I know that K4 is not always "school". But, you are attending K4 at a pretty strict private Christian school. Not a daycare. And next year you'll be in Kindergarten. And then first grade, then 11 more grades. So today is the start of 14 years (gulp!) of academics for you. Wow.
You have had mixed emotions leading up to today, as have I. We have done our best to help you be excited, while still validating and calming your fears. You have been scared about us "leaving you there". But, per your usual, you were excited last night and this morning, and when I walked you into class, you took on the unknown very well. There were no tears from either of us, although after I left you at that big school in the hands of "the unknown" to some degree, I did get a little misty.

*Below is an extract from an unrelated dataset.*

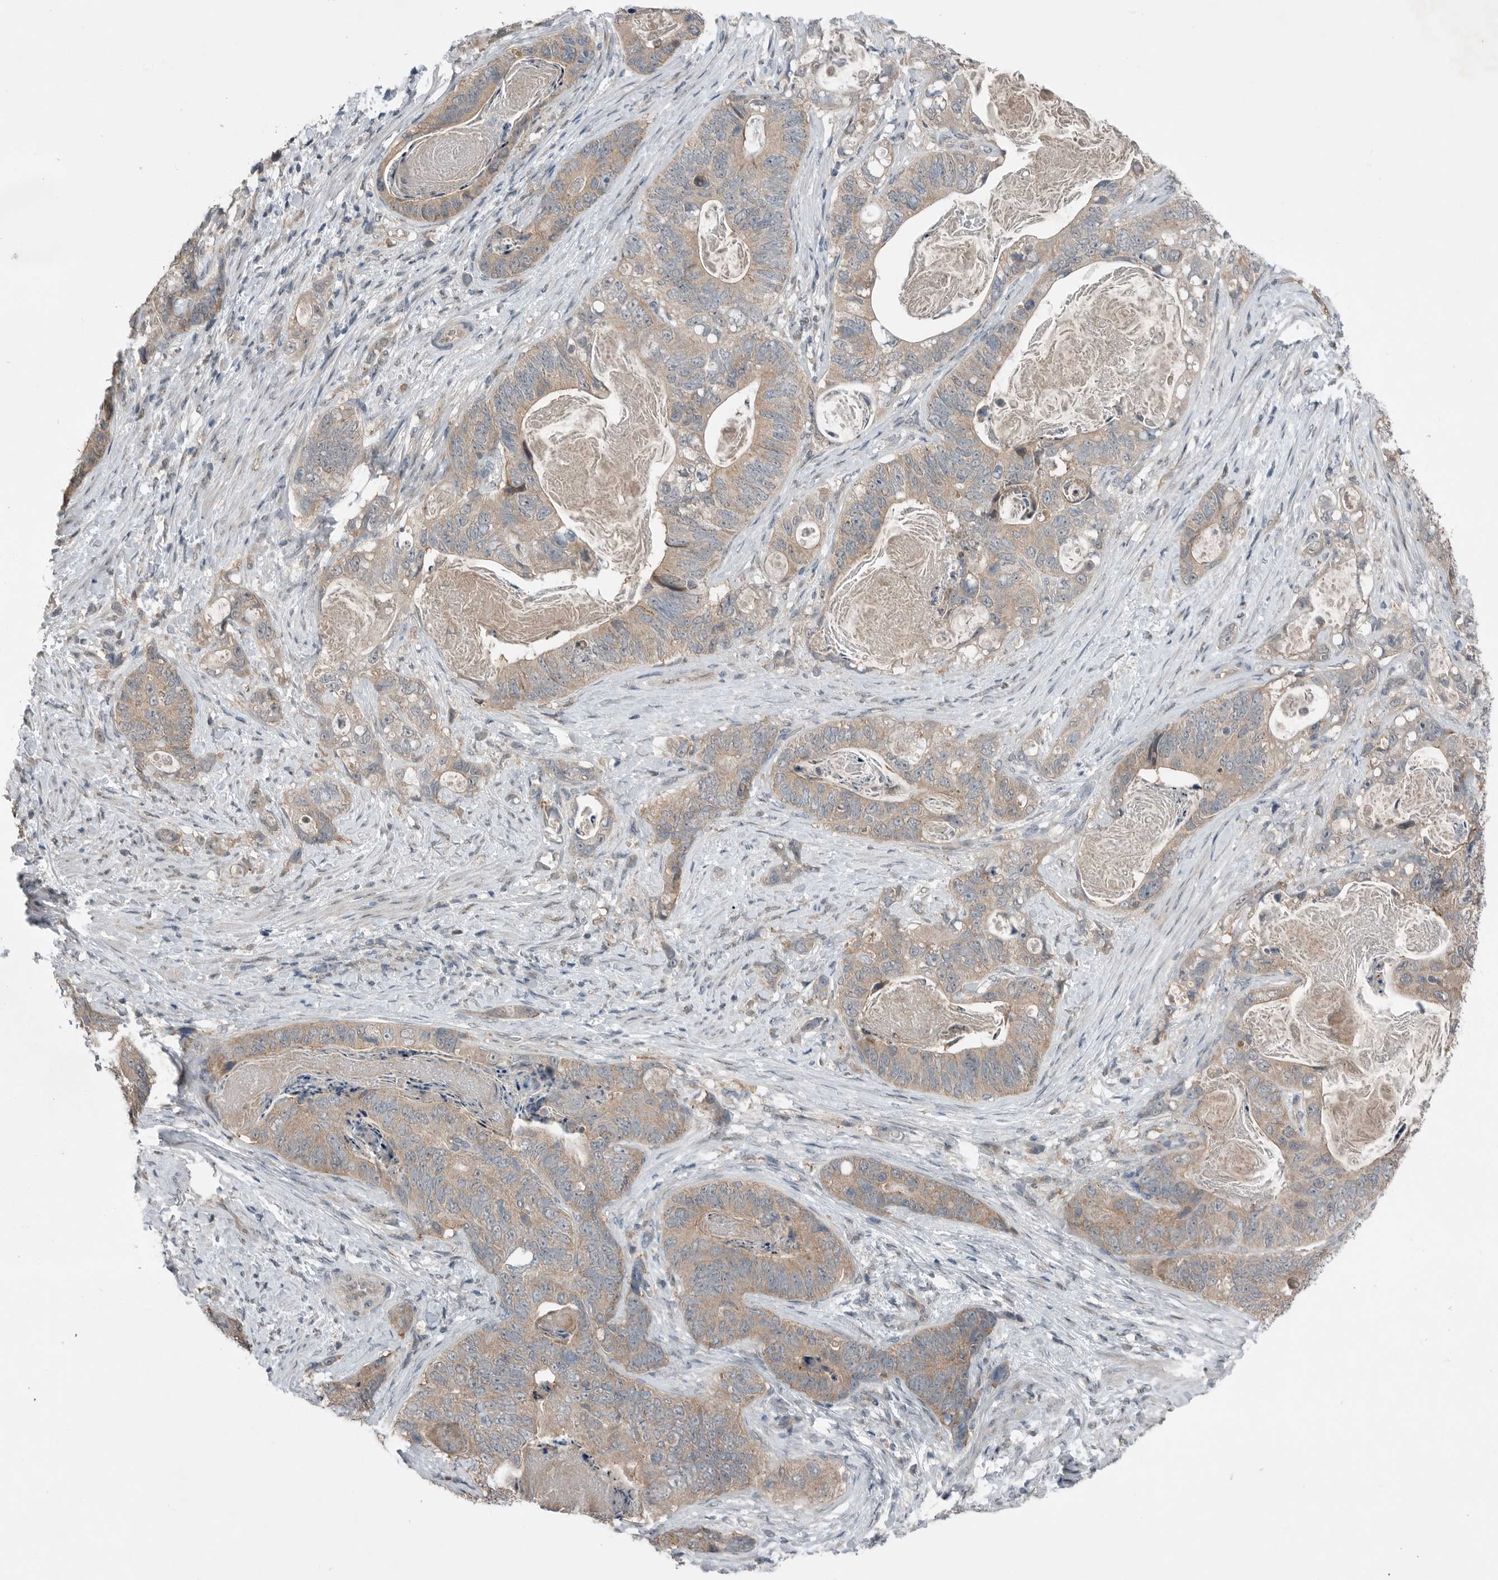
{"staining": {"intensity": "moderate", "quantity": ">75%", "location": "cytoplasmic/membranous"}, "tissue": "stomach cancer", "cell_type": "Tumor cells", "image_type": "cancer", "snomed": [{"axis": "morphology", "description": "Normal tissue, NOS"}, {"axis": "morphology", "description": "Adenocarcinoma, NOS"}, {"axis": "topography", "description": "Stomach"}], "caption": "A micrograph showing moderate cytoplasmic/membranous expression in approximately >75% of tumor cells in stomach adenocarcinoma, as visualized by brown immunohistochemical staining.", "gene": "MFAP3L", "patient": {"sex": "female", "age": 89}}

Time passed quickly for Caleb and I. He napped, I did housework. It was peaceful. Just a few hours later, I met you at your bus stop. You got off the bus and as I was buckling you in and you were telling me all about your day, I almost lost it. My little baby I love so much had done her first day of school, and loved it, and was now experiencing the big, wide world.
Sophia I want you to know that I am so privileged to be your mommy. You are God's gift and responsibility to us. As we have gone to Open House, and Orientation, it occurred to me that up until now, you have only known stardom in your life. You are so very loved and doted on. At school, while you will be cared for, there will be many many other children also needing attention. You will be in a "herd" of sorts. No one there, or in the world really, loves you and cherishes you like we do. So I hope you grow up knowing that.
I love you very much Sophie Bear. It is bittersweet to see you grow and go. But, just like we thought and you proved by your response today, you are more than ready. May our house and our arms be the place that loves you most and prepares to you to take on the world.